Il frappa légèrement et attendit.

Aucun signe de vie à l’intérieur !

Son cœur faillit s’éteindre : le silence de cette maison était un silence de mort !

Mais il voulait voir ! Il voulait savoir !

Alban frappa de nouveau… plus fort un peu !

Une voix, qui lui parut lointaine et qu’il ne connaissait pas, demanda :

— Qui est là ?

Alban se sentit mourir. Vivement il se cramponna au bouton de la porte.

— Ouvrez… je veux vous parler ! dit-il d’une voix qu’il ne se reconnaissait plus.

— Qui êtes-vous ? interrogea la même voix… mais une voix de femme.

— Alban Ruel… reporter !

La voix fit entendre une exclamation de surprise.

— Vous venez pour la grande nouvelle ?

La grande nouvelle !…

Qu’est-ce que-cela voulait dire ?

Si encore la voix avait prononcé : la terrible nouvelle !

— Oui… répondit Alban à tout hasard.

— C’est bon. Une minute… le temps de passer un peignoir !

Grelottant de froid, le jeune homme attendit environ cinq minutes. Puis, la porte en s’ouvrant encadra la silhouette d’une femme inconnue.

C’était une grande femme, avec un fort embonpoint, et d’un certain âge.

Elle regarda curieusement le jeune homme qui, tête nue, sans paletot, hagard frissonnait devant elle.

— Qu’est-ce que c’est que vous voulez savoir au juste ? demanda-t-elle en ouvrant la porte davantage.

Alors, l’œil vitreux du journaliste scruta ardemment l’intérieur de l’atelier. Il vit que tout était dans un ordre parfait. Aucun cadavre là où il pensait en voir un ! Les mannequins étaient toujours là, mais ils étaient nus : les robes soyeuses avaient disparu. Il put voir encore le guéridon et sa petite lampe… la même petite lampe, les machines à coudre, la méridienne…

Alors, un peu calmé, il demanda :

— Médine est-elle là ?

— Médine !

— Oui, mademoiselle Buchet !

— Mademoiselle Buchet ? Elle n’est pas ici !

— Pas ici !

— Elle a vendu son atelier !

— Vendu…

— Je suis la nouvelle propriétaire.

— Mais… mademoiselle Buchet ?

— Vous ne savez donc pas ?… Elle est mariée !

— Mariée ! quand ?

— Hier !…

— Mais avec qui ?

— Avec le célèbre criminaliste Jacques Audet !

— Mais c’est impossible !

— Cela est ainsi pourtant…

— Mais quel jour sommes-nous ? demanda Alban au comble de la stupéfaction.

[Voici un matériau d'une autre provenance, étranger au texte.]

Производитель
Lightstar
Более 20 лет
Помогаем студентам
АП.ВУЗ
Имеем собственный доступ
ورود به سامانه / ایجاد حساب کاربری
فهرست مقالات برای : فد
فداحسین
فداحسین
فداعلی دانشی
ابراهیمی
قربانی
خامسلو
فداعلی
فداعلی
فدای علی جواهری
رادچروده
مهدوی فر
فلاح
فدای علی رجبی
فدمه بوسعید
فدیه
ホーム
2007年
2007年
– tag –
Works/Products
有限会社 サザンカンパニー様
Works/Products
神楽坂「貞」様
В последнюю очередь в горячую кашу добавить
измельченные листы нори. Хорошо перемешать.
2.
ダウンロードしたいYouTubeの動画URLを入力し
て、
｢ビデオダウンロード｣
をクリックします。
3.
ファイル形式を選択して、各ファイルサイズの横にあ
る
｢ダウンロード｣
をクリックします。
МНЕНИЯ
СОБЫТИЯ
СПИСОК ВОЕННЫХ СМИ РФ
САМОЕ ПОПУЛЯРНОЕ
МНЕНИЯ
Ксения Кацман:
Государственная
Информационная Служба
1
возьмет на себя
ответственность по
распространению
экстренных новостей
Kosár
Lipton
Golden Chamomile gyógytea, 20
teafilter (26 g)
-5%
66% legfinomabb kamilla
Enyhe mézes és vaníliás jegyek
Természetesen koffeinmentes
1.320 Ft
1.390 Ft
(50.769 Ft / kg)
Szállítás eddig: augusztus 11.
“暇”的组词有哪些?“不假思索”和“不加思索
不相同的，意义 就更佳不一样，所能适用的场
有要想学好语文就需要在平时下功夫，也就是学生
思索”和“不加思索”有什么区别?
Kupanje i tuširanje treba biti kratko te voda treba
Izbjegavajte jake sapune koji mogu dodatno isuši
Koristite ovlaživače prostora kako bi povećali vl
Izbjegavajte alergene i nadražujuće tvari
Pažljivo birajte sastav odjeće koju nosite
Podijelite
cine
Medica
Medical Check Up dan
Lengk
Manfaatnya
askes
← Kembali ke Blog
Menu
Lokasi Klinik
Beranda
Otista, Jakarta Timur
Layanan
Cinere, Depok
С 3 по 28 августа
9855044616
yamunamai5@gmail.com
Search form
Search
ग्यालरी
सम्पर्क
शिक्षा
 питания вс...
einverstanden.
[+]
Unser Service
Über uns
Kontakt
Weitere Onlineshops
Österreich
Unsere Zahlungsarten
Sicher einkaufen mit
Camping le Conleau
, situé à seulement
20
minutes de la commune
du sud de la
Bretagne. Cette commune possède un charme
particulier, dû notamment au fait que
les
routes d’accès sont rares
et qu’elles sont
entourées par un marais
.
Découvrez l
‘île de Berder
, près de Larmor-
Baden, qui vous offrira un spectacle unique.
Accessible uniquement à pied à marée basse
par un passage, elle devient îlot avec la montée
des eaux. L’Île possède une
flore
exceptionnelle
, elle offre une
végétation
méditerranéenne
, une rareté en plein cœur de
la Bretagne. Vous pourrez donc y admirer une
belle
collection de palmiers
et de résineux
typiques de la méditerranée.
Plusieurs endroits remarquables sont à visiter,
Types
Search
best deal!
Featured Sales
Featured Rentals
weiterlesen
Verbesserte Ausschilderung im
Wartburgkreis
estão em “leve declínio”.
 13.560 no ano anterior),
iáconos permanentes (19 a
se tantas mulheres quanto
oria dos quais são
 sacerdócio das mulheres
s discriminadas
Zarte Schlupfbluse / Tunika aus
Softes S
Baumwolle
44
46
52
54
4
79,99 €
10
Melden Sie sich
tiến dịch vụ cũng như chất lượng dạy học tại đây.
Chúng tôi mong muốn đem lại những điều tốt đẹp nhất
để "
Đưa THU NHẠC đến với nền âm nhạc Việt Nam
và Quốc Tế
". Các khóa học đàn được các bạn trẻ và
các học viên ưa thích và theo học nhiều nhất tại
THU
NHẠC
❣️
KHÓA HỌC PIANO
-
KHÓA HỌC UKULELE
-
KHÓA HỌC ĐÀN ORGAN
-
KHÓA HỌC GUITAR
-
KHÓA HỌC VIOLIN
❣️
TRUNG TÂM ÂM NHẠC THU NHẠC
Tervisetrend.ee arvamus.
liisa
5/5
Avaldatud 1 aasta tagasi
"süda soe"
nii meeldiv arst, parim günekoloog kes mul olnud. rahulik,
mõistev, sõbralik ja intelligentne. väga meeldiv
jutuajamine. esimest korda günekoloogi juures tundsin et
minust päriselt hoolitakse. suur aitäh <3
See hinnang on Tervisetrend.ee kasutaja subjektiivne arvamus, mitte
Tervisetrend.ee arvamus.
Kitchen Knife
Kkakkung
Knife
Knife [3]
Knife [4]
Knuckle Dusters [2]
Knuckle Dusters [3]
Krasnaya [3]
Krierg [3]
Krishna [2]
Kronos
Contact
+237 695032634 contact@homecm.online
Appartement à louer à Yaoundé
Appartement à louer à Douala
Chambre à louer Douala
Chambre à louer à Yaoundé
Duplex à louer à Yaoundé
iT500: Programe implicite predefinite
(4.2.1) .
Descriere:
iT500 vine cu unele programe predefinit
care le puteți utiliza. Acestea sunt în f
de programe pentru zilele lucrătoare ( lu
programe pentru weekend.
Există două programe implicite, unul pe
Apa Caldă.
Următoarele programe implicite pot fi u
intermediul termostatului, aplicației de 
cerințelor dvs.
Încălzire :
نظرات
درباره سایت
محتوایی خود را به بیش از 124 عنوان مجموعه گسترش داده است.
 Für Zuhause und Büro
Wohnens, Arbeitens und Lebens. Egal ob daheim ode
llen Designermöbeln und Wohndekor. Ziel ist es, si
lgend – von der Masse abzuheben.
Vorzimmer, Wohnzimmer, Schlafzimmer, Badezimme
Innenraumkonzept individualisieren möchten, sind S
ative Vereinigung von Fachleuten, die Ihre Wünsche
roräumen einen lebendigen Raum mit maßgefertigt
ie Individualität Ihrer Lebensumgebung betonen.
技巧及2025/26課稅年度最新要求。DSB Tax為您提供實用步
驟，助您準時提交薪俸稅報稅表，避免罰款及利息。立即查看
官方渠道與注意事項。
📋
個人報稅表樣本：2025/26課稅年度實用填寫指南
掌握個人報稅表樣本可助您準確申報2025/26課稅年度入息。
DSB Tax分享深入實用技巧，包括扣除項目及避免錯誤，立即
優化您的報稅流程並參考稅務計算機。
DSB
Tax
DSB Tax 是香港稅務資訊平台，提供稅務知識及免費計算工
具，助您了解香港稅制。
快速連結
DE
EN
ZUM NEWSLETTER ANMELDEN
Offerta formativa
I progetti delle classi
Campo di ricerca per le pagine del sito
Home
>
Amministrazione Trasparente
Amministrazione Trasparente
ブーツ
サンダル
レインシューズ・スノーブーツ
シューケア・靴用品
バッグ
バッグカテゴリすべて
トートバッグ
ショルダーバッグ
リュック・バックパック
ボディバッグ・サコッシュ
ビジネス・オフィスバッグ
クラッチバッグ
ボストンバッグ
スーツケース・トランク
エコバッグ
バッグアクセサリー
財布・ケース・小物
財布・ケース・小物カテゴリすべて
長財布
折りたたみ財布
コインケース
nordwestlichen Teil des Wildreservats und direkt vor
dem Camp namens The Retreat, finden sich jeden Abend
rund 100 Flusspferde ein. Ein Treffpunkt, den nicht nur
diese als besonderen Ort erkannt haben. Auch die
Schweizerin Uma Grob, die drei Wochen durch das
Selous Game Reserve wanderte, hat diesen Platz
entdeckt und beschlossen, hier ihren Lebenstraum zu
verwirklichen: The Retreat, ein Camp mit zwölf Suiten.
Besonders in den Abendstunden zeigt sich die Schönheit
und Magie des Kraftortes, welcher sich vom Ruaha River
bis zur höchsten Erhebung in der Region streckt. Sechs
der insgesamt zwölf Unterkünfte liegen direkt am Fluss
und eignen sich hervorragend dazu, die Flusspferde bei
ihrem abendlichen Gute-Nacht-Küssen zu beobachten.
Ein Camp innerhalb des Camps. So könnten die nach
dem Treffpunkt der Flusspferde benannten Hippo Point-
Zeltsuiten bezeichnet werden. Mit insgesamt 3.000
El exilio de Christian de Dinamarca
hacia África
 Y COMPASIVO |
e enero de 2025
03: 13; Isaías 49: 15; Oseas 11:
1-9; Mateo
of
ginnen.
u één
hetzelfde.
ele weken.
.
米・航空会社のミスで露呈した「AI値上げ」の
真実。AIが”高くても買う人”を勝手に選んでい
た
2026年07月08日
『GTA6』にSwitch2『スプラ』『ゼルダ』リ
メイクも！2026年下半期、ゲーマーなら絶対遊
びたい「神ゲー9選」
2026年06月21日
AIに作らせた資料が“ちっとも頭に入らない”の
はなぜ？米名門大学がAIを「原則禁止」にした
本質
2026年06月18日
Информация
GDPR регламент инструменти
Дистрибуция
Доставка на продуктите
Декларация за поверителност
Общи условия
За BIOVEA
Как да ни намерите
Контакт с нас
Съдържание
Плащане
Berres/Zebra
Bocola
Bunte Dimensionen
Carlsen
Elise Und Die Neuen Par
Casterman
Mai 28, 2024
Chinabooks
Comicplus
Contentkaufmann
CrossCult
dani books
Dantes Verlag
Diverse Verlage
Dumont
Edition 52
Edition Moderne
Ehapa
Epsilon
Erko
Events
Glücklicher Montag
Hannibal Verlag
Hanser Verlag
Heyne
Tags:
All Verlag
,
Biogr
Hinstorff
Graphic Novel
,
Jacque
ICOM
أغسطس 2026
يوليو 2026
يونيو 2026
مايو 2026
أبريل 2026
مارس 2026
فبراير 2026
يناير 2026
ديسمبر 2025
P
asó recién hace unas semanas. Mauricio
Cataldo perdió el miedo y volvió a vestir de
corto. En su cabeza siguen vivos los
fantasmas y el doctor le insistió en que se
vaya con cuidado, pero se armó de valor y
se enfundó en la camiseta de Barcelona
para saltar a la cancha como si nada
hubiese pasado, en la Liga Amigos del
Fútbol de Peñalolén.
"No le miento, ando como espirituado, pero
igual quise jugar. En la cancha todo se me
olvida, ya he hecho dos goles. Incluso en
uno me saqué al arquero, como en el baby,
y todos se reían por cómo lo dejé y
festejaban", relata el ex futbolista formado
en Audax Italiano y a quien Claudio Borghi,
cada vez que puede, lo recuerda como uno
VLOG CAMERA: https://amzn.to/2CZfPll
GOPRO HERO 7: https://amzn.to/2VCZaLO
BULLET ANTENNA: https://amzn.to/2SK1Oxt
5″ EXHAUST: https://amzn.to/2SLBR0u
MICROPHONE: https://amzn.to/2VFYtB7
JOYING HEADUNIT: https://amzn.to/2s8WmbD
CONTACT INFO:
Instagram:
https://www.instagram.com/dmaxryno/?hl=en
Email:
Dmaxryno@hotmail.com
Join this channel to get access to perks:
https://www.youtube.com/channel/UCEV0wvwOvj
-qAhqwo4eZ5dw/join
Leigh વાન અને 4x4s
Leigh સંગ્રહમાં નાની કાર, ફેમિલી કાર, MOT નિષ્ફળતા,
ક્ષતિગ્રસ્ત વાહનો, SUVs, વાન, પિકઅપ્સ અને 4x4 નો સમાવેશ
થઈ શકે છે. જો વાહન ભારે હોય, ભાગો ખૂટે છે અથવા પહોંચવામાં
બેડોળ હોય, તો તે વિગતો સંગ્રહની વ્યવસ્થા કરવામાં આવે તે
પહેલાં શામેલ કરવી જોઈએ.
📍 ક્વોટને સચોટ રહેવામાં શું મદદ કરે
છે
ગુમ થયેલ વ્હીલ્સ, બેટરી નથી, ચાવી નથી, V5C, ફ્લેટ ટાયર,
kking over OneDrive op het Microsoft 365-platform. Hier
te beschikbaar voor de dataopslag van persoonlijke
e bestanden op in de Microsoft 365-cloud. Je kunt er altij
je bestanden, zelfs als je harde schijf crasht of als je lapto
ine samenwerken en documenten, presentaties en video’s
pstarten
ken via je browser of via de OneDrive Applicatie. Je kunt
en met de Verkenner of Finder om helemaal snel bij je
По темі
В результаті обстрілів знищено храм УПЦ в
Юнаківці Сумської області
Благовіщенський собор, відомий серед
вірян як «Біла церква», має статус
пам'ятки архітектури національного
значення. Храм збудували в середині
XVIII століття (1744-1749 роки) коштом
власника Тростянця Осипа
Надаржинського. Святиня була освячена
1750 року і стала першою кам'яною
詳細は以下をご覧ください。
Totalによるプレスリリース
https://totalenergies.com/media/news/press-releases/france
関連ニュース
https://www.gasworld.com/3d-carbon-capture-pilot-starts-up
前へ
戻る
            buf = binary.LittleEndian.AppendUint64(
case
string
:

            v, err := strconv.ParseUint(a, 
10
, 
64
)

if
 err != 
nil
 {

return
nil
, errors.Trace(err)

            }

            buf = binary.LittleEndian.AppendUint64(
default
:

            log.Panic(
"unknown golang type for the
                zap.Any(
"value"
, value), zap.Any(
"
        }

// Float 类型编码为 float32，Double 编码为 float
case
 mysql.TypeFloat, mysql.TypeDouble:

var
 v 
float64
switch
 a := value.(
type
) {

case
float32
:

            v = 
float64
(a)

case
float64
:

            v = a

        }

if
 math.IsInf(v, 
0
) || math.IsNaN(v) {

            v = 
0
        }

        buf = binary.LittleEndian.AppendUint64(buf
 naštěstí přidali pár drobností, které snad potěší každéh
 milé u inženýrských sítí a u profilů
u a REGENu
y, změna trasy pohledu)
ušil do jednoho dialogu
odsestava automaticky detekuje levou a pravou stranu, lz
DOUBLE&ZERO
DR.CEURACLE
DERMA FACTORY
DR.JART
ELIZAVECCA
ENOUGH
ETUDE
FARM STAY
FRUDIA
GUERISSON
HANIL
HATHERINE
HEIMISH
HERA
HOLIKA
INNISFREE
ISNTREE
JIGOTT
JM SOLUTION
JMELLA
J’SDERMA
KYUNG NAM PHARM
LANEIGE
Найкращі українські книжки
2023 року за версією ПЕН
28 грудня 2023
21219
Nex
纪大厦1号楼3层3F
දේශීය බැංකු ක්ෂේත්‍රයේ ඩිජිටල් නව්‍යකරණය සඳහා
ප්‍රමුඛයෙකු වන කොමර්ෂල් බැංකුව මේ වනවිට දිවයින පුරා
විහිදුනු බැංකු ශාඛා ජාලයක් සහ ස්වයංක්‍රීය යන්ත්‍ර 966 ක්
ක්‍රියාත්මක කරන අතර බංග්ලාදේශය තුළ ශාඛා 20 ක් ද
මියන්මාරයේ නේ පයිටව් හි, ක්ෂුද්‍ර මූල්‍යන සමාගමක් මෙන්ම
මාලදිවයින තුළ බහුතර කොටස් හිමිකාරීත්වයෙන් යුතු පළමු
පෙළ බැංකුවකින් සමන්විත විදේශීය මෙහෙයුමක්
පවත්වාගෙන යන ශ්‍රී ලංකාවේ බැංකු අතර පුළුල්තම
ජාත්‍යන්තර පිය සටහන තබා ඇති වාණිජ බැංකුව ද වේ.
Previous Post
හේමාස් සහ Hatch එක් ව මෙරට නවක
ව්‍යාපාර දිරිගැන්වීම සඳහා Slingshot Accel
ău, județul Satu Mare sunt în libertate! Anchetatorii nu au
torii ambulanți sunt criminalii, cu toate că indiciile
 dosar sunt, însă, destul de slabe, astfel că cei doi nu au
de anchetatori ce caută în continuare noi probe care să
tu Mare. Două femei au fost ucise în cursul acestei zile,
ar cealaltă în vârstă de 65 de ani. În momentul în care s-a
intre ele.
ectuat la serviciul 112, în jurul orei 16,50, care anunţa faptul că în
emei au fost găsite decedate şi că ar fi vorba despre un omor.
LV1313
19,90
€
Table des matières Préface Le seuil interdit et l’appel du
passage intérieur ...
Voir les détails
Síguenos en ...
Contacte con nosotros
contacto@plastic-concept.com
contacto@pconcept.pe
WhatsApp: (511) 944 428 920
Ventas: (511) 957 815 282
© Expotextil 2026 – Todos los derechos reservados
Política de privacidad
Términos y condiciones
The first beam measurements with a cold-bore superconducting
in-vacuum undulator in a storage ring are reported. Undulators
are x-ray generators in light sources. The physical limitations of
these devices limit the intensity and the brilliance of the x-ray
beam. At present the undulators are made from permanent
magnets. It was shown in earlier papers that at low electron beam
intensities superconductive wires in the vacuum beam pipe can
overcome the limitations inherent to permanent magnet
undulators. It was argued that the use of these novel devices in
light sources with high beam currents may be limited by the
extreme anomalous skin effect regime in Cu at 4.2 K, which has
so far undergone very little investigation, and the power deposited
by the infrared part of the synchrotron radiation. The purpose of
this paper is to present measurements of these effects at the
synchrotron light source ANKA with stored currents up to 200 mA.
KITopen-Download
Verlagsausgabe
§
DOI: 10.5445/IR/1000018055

— Vendredi. Dites donc, vous, d’où sortez-vous ?

— Vous dites, vendredi ?

— Puisque c’était jeudi, hier ?

— Jeudi… Sarah Bernhardt jouait LA TOSCA, n’est-ce pas ?

— Ce soir, elle joue la Dame aux Camélias.

— Mais quel rêve affreux ai-je donc fait ? se demanda Alban dans un murmure.

Puis, il s’excusa auprès de la femme, descendit l’escalier sans, naturellement, apercevoir le sourire moqueur de la nouvelle modiste, et s’en alla vers sa pension de la rue Saint-Hubert.

Il s’en allait comme un homme ivre, ou mieux comme un somnambule. Il allait, sans savoir l’esprit martelé par des pensées de folie.

Il trouva sa chambre dans l’état où il l’avait laissée. Sur son lit il aperçut avec surprise son pardessus, son chapeau et sa canne. Il s’en étonna bien un peu. Mais sa tête était tellement malade, qu’il repoussa ces objets et se jeta sur le lit où il s’endormit de suite du plus profond sommeil.